Le samedi 24 août 2019, le président de la République française reçoit ses homologues, membres du G7, à dîner, dans le phare de la pointe Saint-Martin à Biarritz. Le journal Le Monde relève un « cadre symboliquement fort ». Les lecteurs auront compris d’eux-mêmes le (ou les) symbole(s) : un phare sur l’Atlantique pour éclairer les gouvernants qui pilotent au milieu de vents contraires, en particulier sur l’Atlantique ? Ou bien Saint-Martin, ici toponyme, mais référence à une image célèbre, démonstrative, d’un officier romain à cheval partageant son manteau avec un mendiant ? Or cette rencontre au sommet avait pour agenda la lutte contre les inégalités…

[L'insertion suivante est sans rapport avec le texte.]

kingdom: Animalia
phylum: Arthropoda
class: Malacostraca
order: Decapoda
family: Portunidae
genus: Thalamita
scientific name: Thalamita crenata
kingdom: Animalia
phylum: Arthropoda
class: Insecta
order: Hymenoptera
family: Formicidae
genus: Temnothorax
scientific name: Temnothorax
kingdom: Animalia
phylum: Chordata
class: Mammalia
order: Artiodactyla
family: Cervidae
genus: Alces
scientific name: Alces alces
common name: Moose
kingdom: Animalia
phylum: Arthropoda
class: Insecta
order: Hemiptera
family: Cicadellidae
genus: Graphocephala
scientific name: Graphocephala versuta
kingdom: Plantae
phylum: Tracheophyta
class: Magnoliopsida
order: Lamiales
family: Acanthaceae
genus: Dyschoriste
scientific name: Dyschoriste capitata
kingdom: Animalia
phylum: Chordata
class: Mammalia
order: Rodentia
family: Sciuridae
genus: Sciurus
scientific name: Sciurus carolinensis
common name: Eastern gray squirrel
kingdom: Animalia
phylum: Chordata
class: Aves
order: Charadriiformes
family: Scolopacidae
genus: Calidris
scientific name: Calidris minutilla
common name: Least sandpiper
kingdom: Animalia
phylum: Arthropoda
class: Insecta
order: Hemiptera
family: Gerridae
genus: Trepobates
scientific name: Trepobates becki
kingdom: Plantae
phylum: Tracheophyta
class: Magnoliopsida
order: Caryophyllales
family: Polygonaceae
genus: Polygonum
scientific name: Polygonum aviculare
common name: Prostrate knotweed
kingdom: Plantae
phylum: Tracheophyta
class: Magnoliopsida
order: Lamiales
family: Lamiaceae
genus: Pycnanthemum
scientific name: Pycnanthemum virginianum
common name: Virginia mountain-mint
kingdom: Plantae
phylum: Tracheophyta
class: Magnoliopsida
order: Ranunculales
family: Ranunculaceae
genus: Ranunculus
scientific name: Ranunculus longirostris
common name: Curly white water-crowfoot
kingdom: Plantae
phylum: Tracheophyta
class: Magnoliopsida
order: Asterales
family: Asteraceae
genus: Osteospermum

16 octobre 2019, le « Magazine des musées » annonce l’ouverture d’une exposition « historique » : Le Greco au Grand Palais, sous le titre : « le bouquet final de la Renaissance », avec en couverture le tableau du maître tolédan représentant la Saint Martin et le mendiant

Partout en Europe

Il faut naturellement croiser ces évènements qu’on pourrait multiplier au fil de l’actualité avec les lieux « martiniens » nombreux quoique méconnus : Saint-Martin des Champs à Paris, St Martin in the Fields à Londres, San Martino ai Monti à Rome, la cathédrale Saint-Martin de Mayence (qui fut historiquement la plus importante cathédrale de tout le royaume médiéval de Germanie), l’abbaye Saint-Martin de Weingarten (une des plus extraordinaires églises baroques d’Allemagne méridionale), le pont Saint-Martin à Tolède, etc. Mais ces monuments célèbres et prestigieux ne sont que la partie émergée de l’iceberg des milliers et milliers de petites ou moins petites églises Saint-Martin à travers toute l’Europe… et encore doit-on ajouter aussi d’innombrables toponymes, noms de villes ou de villages, lieux-dits, sans rapport avec un lieu de culte, Pont-Saint-Martin (ville du Val d’Aoste), Fontaine Saint-Martin, Pierre Saint-Martin, Pas de Saint-Martin, Mont Saint-Martin… Mais, dira-t-on, n’y a-t-il pas plusieurs saints portant ce nom, à différentes époques et dans différents pays ?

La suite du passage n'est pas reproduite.